_EXERCISE DESCRIPTION_
In your reply, repeat the full listing exactly and leave each picture out.

_EXERCISE MATERIAL_
════════════════

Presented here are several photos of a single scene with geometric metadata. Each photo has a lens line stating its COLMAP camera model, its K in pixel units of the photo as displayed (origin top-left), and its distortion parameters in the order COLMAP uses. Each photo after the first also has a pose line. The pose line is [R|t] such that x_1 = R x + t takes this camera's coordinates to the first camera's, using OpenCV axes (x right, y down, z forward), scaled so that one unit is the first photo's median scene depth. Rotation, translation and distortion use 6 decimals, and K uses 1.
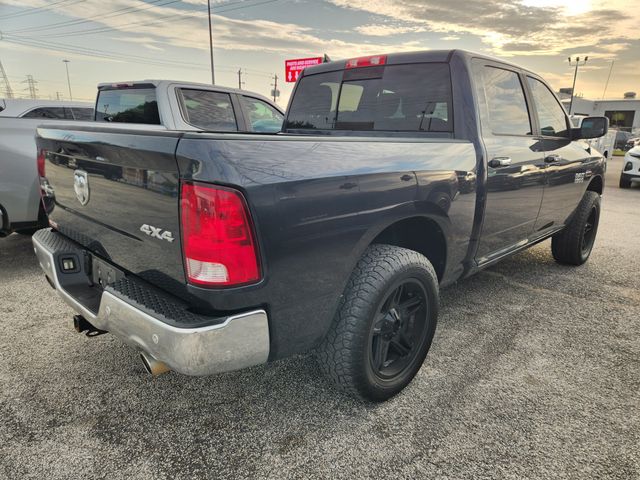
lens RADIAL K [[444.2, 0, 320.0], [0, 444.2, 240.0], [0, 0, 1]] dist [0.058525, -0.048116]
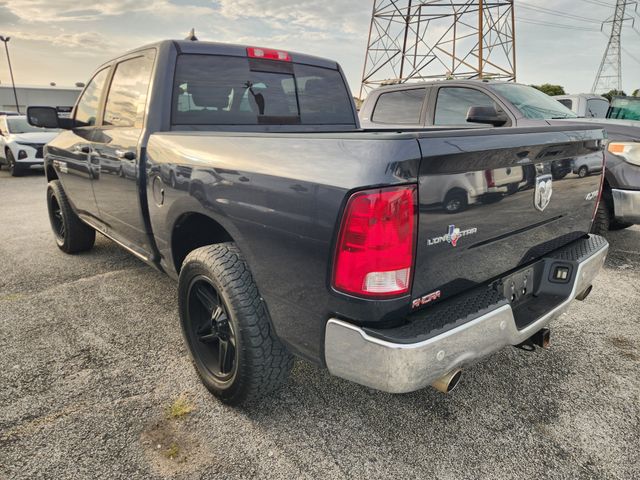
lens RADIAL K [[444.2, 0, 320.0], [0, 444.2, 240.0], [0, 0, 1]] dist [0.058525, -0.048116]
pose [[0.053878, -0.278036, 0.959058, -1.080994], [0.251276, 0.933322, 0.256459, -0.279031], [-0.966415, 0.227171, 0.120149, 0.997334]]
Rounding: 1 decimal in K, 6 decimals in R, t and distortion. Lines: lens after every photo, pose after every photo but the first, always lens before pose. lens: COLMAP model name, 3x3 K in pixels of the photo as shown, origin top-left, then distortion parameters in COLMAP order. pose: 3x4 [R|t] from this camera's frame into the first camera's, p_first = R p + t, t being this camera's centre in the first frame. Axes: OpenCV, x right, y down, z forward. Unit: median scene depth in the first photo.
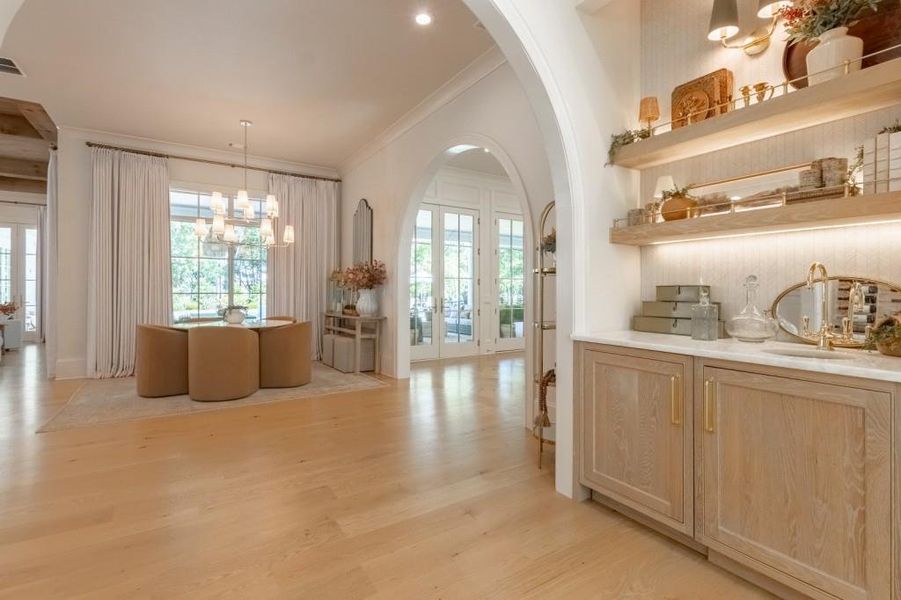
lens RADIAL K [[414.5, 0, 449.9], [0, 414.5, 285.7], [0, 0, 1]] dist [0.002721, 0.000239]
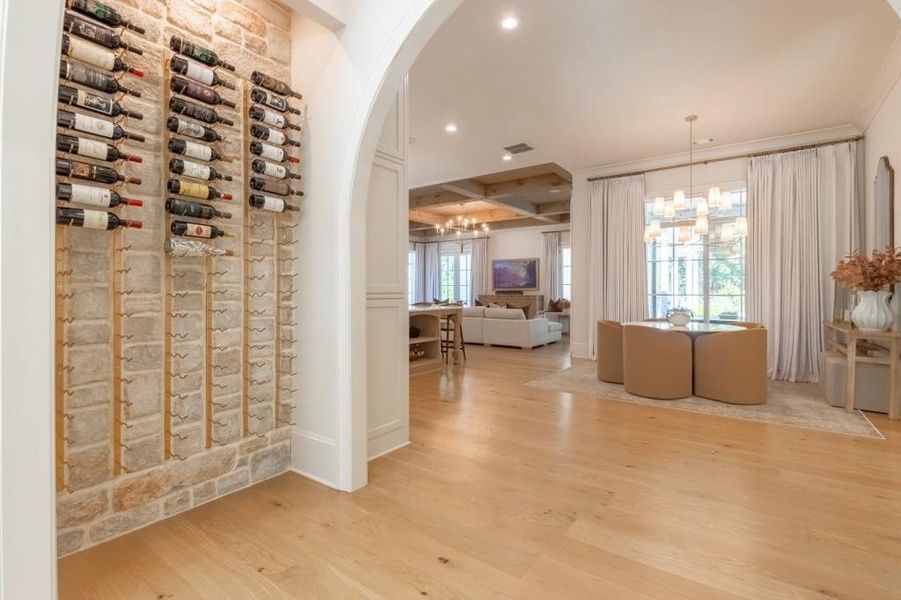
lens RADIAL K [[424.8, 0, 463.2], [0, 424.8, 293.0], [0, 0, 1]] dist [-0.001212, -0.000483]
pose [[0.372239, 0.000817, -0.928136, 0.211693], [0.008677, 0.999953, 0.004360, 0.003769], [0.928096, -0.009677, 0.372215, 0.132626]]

════════════════

_OUTPUT FOR THIS TASK_
Presented here are several photos of a single scene with geometric metadata. Each photo has a lens line stating its COLMAP camera model, its K in pixel units of the photo as displayed (origin top-left), and its distortion parameters in the order COLMAP uses. Each photo after the first also has a pose line. The pose line is [R|t] such that x_1 = R x + t takes this camera's coordinates to the first camera's, using OpenCV axes (x right, y down, z forward), scaled so that one unit is the first photo's median scene depth. Rotation, translation and distortion use 6 decimals, and K uses 1.
lens RADIAL K [[444.2, 0, 320.0], [0, 444.2, 240.0], [0, 0, 1]] dist [0.058525, -0.048116]
lens RADIAL K [[444.2, 0, 320.0], [0, 444.2, 240.0], [0, 0, 1]] dist [0.058525, -0.048116]
pose [[0.053878, -0.278036, 0.959058, -1.080994], [0.251276, 0.933322, 0.256459, -0.279031], [-0.966415, 0.227171, 0.120149, 0.997334]]
Rounding: 1 decimal in K, 6 decimals in R, t and distortion. Lines: lens after every photo, pose after every photo but the first, always lens before pose. lens: COLMAP model name, 3x3 K in pixels of the photo as shown, origin top-left, then distortion parameters in COLMAP order. pose: 3x4 [R|t] from this camera's frame into the first camera's, p_first = R p + t, t being this camera's centre in the first frame. Axes: OpenCV, x right, y down, z forward. Unit: median scene depth in the first photo.
lens RADIAL K [[414.5, 0, 449.9], [0, 414.5, 285.7], [0, 0, 1]] dist [0.002721, 0.000239]
lens RADIAL K [[424.8, 0, 463.2], [0, 424.8, 293.0], [0, 0, 1]] dist [-0.001212, -0.000483]
pose [[0.372239, 0.000817, -0.928136, 0.211693], [0.008677, 0.999953, 0.004360, 0.003769], [0.928096, -0.009677, 0.372215, 0.132626]]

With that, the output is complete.